## BEGIN

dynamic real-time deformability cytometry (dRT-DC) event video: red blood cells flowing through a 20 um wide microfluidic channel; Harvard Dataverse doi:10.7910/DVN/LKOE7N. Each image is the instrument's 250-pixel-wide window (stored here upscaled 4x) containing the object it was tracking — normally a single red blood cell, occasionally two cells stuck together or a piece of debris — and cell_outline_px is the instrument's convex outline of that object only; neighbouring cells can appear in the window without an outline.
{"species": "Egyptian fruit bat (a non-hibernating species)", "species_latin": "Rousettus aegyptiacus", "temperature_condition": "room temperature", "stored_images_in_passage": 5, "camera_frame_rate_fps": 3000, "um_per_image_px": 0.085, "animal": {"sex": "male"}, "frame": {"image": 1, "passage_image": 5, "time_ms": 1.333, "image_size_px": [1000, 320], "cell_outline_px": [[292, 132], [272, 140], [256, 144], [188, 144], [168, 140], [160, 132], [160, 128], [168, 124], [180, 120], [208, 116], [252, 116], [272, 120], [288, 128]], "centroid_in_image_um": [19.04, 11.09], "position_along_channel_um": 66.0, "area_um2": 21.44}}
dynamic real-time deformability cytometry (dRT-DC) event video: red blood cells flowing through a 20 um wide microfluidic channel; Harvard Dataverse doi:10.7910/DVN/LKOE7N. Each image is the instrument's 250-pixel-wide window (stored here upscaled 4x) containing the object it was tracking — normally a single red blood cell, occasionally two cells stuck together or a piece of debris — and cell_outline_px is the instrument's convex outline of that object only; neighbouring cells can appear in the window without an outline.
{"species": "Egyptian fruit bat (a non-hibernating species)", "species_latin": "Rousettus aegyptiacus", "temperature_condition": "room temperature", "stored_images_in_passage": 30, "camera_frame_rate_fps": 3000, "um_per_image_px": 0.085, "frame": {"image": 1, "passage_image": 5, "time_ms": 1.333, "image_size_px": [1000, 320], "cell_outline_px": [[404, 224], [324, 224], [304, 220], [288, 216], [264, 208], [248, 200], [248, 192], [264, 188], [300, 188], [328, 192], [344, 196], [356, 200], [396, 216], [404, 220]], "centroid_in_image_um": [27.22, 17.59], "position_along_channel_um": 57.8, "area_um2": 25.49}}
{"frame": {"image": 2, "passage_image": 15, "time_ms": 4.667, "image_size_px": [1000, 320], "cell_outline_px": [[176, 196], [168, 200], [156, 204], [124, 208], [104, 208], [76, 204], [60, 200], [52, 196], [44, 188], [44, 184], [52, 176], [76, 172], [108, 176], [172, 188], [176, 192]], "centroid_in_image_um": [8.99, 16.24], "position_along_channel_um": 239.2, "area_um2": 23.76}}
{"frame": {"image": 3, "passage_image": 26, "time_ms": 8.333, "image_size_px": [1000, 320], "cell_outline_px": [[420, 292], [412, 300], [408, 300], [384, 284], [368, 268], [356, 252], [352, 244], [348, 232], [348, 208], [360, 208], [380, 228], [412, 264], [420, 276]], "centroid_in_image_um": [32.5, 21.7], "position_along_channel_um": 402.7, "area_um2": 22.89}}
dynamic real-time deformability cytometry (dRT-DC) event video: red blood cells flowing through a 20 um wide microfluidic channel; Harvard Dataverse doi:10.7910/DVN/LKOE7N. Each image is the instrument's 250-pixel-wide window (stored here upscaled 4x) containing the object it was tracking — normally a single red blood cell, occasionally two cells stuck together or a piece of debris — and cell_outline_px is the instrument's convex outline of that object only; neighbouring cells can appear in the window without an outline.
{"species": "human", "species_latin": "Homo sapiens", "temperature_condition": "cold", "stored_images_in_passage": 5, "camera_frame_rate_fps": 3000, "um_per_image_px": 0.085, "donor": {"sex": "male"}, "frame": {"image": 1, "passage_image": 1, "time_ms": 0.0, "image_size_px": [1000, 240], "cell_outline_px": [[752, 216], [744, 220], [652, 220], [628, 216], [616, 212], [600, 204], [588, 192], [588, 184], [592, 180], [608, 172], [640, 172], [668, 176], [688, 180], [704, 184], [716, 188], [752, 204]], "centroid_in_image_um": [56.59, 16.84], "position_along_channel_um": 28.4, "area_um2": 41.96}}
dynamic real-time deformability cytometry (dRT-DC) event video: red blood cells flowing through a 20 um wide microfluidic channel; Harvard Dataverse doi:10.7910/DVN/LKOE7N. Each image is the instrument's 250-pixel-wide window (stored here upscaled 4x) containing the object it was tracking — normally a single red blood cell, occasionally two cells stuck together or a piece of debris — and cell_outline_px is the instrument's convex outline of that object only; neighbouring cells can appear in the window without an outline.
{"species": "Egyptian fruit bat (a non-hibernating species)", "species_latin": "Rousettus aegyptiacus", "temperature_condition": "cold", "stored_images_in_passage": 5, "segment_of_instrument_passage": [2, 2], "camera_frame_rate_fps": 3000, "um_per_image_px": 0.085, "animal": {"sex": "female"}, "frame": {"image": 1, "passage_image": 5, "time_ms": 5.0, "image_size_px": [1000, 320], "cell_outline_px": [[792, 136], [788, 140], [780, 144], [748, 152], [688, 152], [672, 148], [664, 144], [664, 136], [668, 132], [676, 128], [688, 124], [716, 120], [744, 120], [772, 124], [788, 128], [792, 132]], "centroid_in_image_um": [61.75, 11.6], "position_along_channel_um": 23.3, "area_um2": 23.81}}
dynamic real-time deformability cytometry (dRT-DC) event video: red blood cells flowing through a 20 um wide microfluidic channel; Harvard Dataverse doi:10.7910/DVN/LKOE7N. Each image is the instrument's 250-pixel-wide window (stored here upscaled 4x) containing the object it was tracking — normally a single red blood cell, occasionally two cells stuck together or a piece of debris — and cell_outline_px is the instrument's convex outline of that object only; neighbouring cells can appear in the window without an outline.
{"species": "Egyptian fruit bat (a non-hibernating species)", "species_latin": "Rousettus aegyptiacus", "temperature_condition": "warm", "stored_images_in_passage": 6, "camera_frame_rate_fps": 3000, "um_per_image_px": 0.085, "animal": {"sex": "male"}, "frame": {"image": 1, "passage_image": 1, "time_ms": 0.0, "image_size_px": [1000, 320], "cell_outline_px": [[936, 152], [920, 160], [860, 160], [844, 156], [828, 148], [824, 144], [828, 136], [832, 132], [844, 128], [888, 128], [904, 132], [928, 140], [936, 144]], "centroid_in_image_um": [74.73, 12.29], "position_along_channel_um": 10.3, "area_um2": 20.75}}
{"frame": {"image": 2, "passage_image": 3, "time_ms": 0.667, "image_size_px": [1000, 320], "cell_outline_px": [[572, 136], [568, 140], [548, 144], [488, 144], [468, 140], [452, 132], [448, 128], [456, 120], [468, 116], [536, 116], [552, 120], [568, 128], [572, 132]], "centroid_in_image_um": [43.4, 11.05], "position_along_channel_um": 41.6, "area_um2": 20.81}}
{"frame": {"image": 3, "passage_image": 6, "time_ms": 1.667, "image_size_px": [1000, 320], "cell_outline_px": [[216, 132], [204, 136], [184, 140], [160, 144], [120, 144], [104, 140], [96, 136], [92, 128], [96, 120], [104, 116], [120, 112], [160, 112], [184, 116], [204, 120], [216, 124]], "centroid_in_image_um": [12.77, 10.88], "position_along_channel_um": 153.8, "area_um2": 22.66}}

## END

◆ Description of the task
Repeat each record exactly, leaving nothing out.

◆ Reply
dynamic real-time deformability cytometry (dRT-DC) event video: red blood cells flowing through a 20 um wide microfluidic channel; Harvard Dataverse doi:10.7910/DVN/LKOE7N. Each image is the instrument's 250-pixel-wide window (stored here upscaled 4x) containing the object it was tracking — normally a single red blood cell, occasionally two cells stuck together or a piece of debris — and cell_outline_px is the instrument's convex outline of that object only; neighbouring cells can appear in the window without an outline.
{"species": "Egyptian fruit bat (a non-hibernating species)", "species_latin": "Rousettus aegyptiacus", "temperature_condition": "room temperature", "stored_images_in_passage": 5, "camera_frame_rate_fps": 3000, "um_per_image_px": 0.085, "animal": {"sex": "male"}, "frame": {"image": 1, "passage_image": 5, "time_ms": 1.333, "image_size_px": [1000, 320], "cell_outline_px": [[292, 132], [272, 140], [256, 144], [188, 144], [168, 140], [160, 132], [160, 128], [168, 124], [180, 120], [208, 116], [252, 116], [272, 120], [288, 128]], "centroid_in_image_um": [19.04, 11.09], "position_along_channel_um": 66.0, "area_um2": 21.44}}
dynamic real-time deformability cytometry (dRT-DC) event video: red blood cells flowing through a 20 um wide microfluidic channel; Harvard Dataverse doi:10.7910/DVN/LKOE7N. Each image is the instrument's 250-pixel-wide window (stored here upscaled 4x) containing the object it was tracking — normally a single red blood cell, occasionally two cells stuck together or a piece of debris — and cell_outline_px is the instrument's convex outline of that object only; neighbouring cells can appear in the window without an outline.
{"species": "Egyptian fruit bat (a non-hibernating species)", "species_latin": "Rousettus aegyptiacus", "temperature_condition": "room temperature", "stored_images_in_passage": 30, "camera_frame_rate_fps": 3000, "um_per_image_px": 0.085, "frame": {"image": 1, "passage_image": 5, "time_ms": 1.333, "image_size_px": [1000, 320], "cell_outline_px": [[404, 224], [324, 224], [304, 220], [288, 216], [264, 208], [248, 200], [248, 192], [264, 188], [300, 188], [328, 192], [344, 196], [356, 200], [396, 216], [404, 220]], "centroid_in_image_um": [27.22, 17.59], "position_along_channel_um": 57.8, "area_um2": 25.49}}
{"frame": {"image": 2, "passage_image": 15, "time_ms": 4.667, "image_size_px": [1000, 320], "cell_outline_px": [[176, 196], [168, 200], [156, 204], [124, 208], [104, 208], [76, 204], [60, 200], [52, 196], [44, 188], [44, 184], [52, 176], [76, 172], [108, 176], [172, 188], [176, 192]], "centroid_in_image_um": [8.99, 16.24], "position_along_channel_um": 239.2, "area_um2": 23.76}}
{"frame": {"image": 3, "passage_image": 26, "time_ms": 8.333, "image_size_px": [1000, 320], "cell_outline_px": [[420, 292], [412, 300], [408, 300], [384, 284], [368, 268], [356, 252], [352, 244], [348, 232], [348, 208], [360, 208], [380, 228], [412, 264], [420, 276]], "centroid_in_image_um": [32.5, 21.7], "position_along_channel_um": 402.7, "area_um2": 22.89}}
dynamic real-time deformability cytometry (dRT-DC) event video: red blood cells flowing through a 20 um wide microfluidic channel; Harvard Dataverse doi:10.7910/DVN/LKOE7N. Each image is the instrument's 250-pixel-wide window (stored here upscaled 4x) containing the object it was tracking — normally a single red blood cell, occasionally two cells stuck together or a piece of debris — and cell_outline_px is the instrument's convex outline of that object only; neighbouring cells can appear in the window without an outline.
{"species": "human", "species_latin": "Homo sapiens", "temperature_condition": "cold", "stored_images_in_passage": 5, "camera_frame_rate_fps": 3000, "um_per_image_px": 0.085, "donor": {"sex": "male"}, "frame": {"image": 1, "passage_image": 1, "time_ms": 0.0, "image_size_px": [1000, 240], "cell_outline_px": [[752, 216], [744, 220], [652, 220], [628, 216], [616, 212], [600, 204], [588, 192], [588, 184], [592, 180], [608, 172], [640, 172], [668, 176], [688, 180], [704, 184], [716, 188], [752, 204]], "centroid_in_image_um": [56.59, 16.84], "position_along_channel_um": 28.4, "area_um2": 41.96}}
dynamic real-time deformability cytometry (dRT-DC) event video: red blood cells flowing through a 20 um wide microfluidic channel; Harvard Dataverse doi:10.7910/DVN/LKOE7N. Each image is the instrument's 250-pixel-wide window (stored here upscaled 4x) containing the object it was tracking — normally a single red blood cell, occasionally two cells stuck together or a piece of debris — and cell_outline_px is the instrument's convex outline of that object only; neighbouring cells can appear in the window without an outline.
{"species": "Egyptian fruit bat (a non-hibernating species)", "species_latin": "Rousettus aegyptiacus", "temperature_condition": "cold", "stored_images_in_passage": 5, "segment_of_instrument_passage": [2, 2], "camera_frame_rate_fps": 3000, "um_per_image_px": 0.085, "animal": {"sex": "female"}, "frame": {"image": 1, "passage_image": 5, "time_ms": 5.0, "image_size_px": [1000, 320], "cell_outline_px": [[792, 136], [788, 140], [780, 144], [748, 152], [688, 152], [672, 148], [664, 144], [664, 136], [668, 132], [676, 128], [688, 124], [716, 120], [744, 120], [772, 124], [788, 128], [792, 132]], "centroid_in_image_um": [61.75, 11.6], "position_along_channel_um": 23.3, "area_um2": 23.81}}
dynamic real-time deformability cytometry (dRT-DC) event video: red blood cells flowing through a 20 um wide microfluidic channel; Harvard Dataverse doi:10.7910/DVN/LKOE7N. Each image is the instrument's 250-pixel-wide window (stored here upscaled 4x) containing the object it was tracking — normally a single red blood cell, occasionally two cells stuck together or a piece of debris — and cell_outline_px is the instrument's convex outline of that object only; neighbouring cells can appear in the window without an outline.
{"species": "Egyptian fruit bat (a non-hibernating species)", "species_latin": "Rousettus aegyptiacus", "temperature_condition": "warm", "stored_images_in_passage": 6, "camera_frame_rate_fps": 3000, "um_per_image_px": 0.085, "animal": {"sex": "male"}, "frame": {"image": 1, "passage_image": 1, "time_ms": 0.0, "image_size_px": [1000, 320], "cell_outline_px": [[936, 152], [920, 160], [860, 160], [844, 156], [828, 148], [824, 144], [828, 136], [832, 132], [844, 128], [888, 128], [904, 132], [928, 140], [936, 144]], "centroid_in_image_um": [74.73, 12.29], "position_along_channel_um": 10.3, "area_um2": 20.75}}
{"frame": {"image": 2, "passage_image": 3, "time_ms": 0.667, "image_size_px": [1000, 320], "cell_outline_px": [[572, 136], [568, 140], [548, 144], [488, 144], [468, 140], [452, 132], [448, 128], [456, 120], [468, 116], [536, 116], [552, 120], [568, 128], [572, 132]], "centroid_in_image_um": [43.4, 11.05], "position_along_channel_um": 41.6, "area_um2": 20.81}}
{"frame": {"image": 3, "passage_image": 6, "time_ms": 1.667, "image_size_px": [1000, 320], "cell_outline_px": [[216, 132], [204, 136], [184, 140], [160, 144], [120, 144], [104, 140], [96, 136], [92, 128], [96, 120], [104, 116], [120, 112], [160, 112], [184, 116], [204, 120], [216, 124]], "centroid_in_image_um": [12.77, 10.88], "position_along_channel_um": 153.8, "area_um2": 22.66}}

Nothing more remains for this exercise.